# Bond Submarine Spy Car



## aussiemuscle308 (Dec 2, 2014)

This is the (NOT James Bond) Lotus Submarine Spy Car by Fujimi. 
Overall quality of the kit is excellent with good parts fit, crisp molding and nice detail. The only issue i had was the decals not wanting to leave the backing sheet.

I painted it in Tamiya Gloss white and Tamiya matt black interior. The kit doesn't include a stand, which is unfortunate, as it needs one so it's not laying on it's belly.

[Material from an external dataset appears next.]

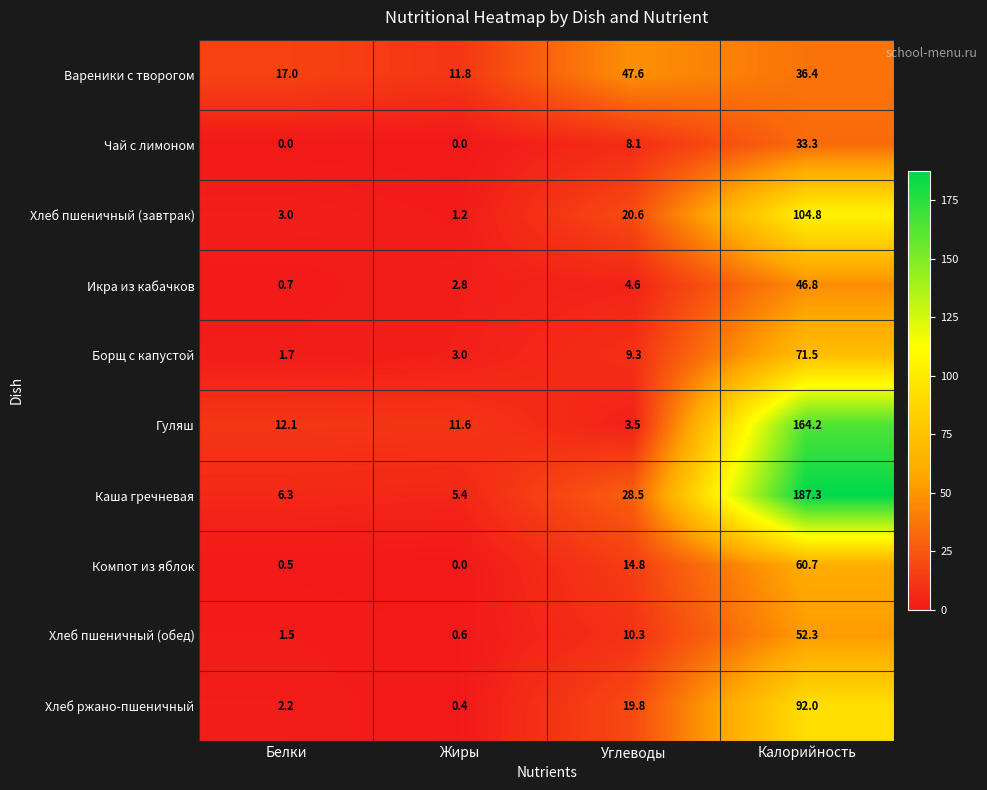

What is the sum of all Каша гречневая values?

227.5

DSCF8837 (1) by aus_mus, on Flickr
DSCF8838 (1) by aus_mus, on Flickr
DSCF8836 (1) by aus_mus, on Flickr
DSCF8835 (1) by aus_mus, on Flickr
DSCF8834 (1) by aus_mus, on Flickr
DSCF8832 (1) by aus_mus, on Flickr


----------



## Old Coyote (May 8, 2013)

That's really cool, a very nice build sir.


----------



## f1steph (Jan 9, 2003)

Nice!!!!!! That's a funky one, no stands in this kit..... what are they thinking at Fujimi..... Duh!!!!!!..... I know you can't see anything inside but is the interior detailed? I really like all the detailed on this car.... Great job....


----------



## aussiemuscle308 (Dec 2, 2014)

The interior is detailed and even has the submarine option dash display


----------



## f1steph (Jan 9, 2003)

Sweet.... is it difficult to see the interior because of the loovers? Did you find a stand for this unique Lotus?


----------



## aussiemuscle308 (Dec 2, 2014)

I pretty much can't see any of the interior at all, but it's the same interior as the street version, so everything is there.
I'm thinking it'll need some sort of clear acrylic stand... maybe one that looks like underwater bubbles?


----------